### Page text:
-- Opening Marker --

Alvaro Herrera <alvherre@atentus.com> writes:
> Now I'm thinking about concurrency: suppose table A and B have
> indisclustered set on indexes ind_a and ind_b respectively. The
> user fires a CLUSTER without arguments; the backend will begin
> clustering table A on ind_a.
> Now, while this is going on, the user fires a CLUSTER on table B on
> index ind_b_2, on a separate session. This table is shorter than table
> A and finishes first.
> When the first cluster finishes clustering table A, it will start
> clustering table B on ind_b. ...
> So the info saved about table B is old and overrides the new
> cluster that the user has done on another session.
You must acquire exclusive lock on a table before you even look to
see if it has a clusterable index, I think. Otherwise there's too
much risk of the state changing underneath you.
The bigger problem with implementing CLUSTER ALL this way is that it's
going to try to get exclusive lock on a large number of tables, which
is going to lead to very high risk of deadlock --- even if other
transactions are not doing CLUSTERs, but only ordinary table accesses.
I think the only practical way to do CLUSTER ALL (or REINDEX ALL for
that matter) is to make it work the way VACUUM does: run a separate
transaction for each table to be processed. In this way you can
release the lock on each table as you finish with it, and avoid
deadlock problems.
If you study the VACUUM code you will also notice that it is prepared
for tables to "go away" before it reaches them; CLUSTER ALL will have
the same issue, along with the issue about clustering status changing.
So what you need is something like:
* make preliminary list of things to cluster
* END starting transaction
* for each item in list:
START new transaction
Attempt to open and exclusive-lock target table
If successful, *and* index still is the clustered index, CLUSTER
END transaction
* START closing transaction so that we return with an open transaction
regards, tom lane

-- Closing Marker --

### Directions:
(a) Please repeat the CLUSTER post from "Alvaro Herrera <alvherre@atentus.com>" up to and including "and finishes first.", swapping "ind_b_2" for "ind_b_3".
(b) Answer these questions from the CLUSTER post:
(i) In the scenario described, which table finishes clustering first?
(ii) What risk comes from trying to get exclusive lock on a large number of tables?
(iii) Which command should CLUSTER ALL imitate by running a separate transaction for each table?

### Supplied information:
-- Opening Marker --

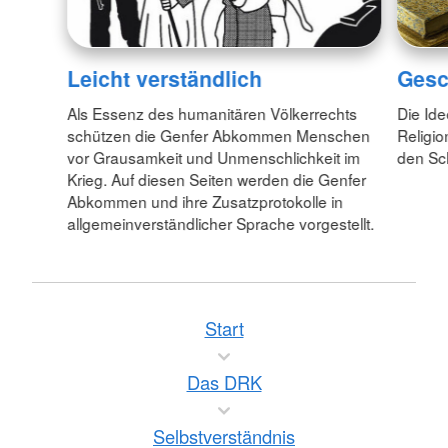
Leicht verständlich
Gesc
Als Essenz des humanitären Völkerrechts
Die Id
schützen die Genfer Abkommen Menschen
Religio
vor Grausamkeit und Unmenschlichkeit im
den Sc
Krieg. Auf diesen Seiten werden die Genfer
Abkommen und ihre Zusatzprotokolle in
allgemeinverständlicher Sprache vorgestellt.
Start
Das DRK
Selbstverständnis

-- Closing Marker --

### Answers by item number:
(a)
Alvaro Herrera <alvherre@atentus.com> writes:
> Now I'm thinking about concurrency: suppose table A and B have
> indisclustered set on indexes ind_a and ind_b respectively. The
> user fires a CLUSTER without arguments; the backend will begin
> clustering table A on ind_a.
> Now, while this is going on, the user fires a CLUSTER on table B on
> index ind_b_3, on a separate session. This table is shorter than table
> A and finishes first.

(b)
(i) Table B.
(ii) A very high risk of deadlock.
(iii) VACUUM.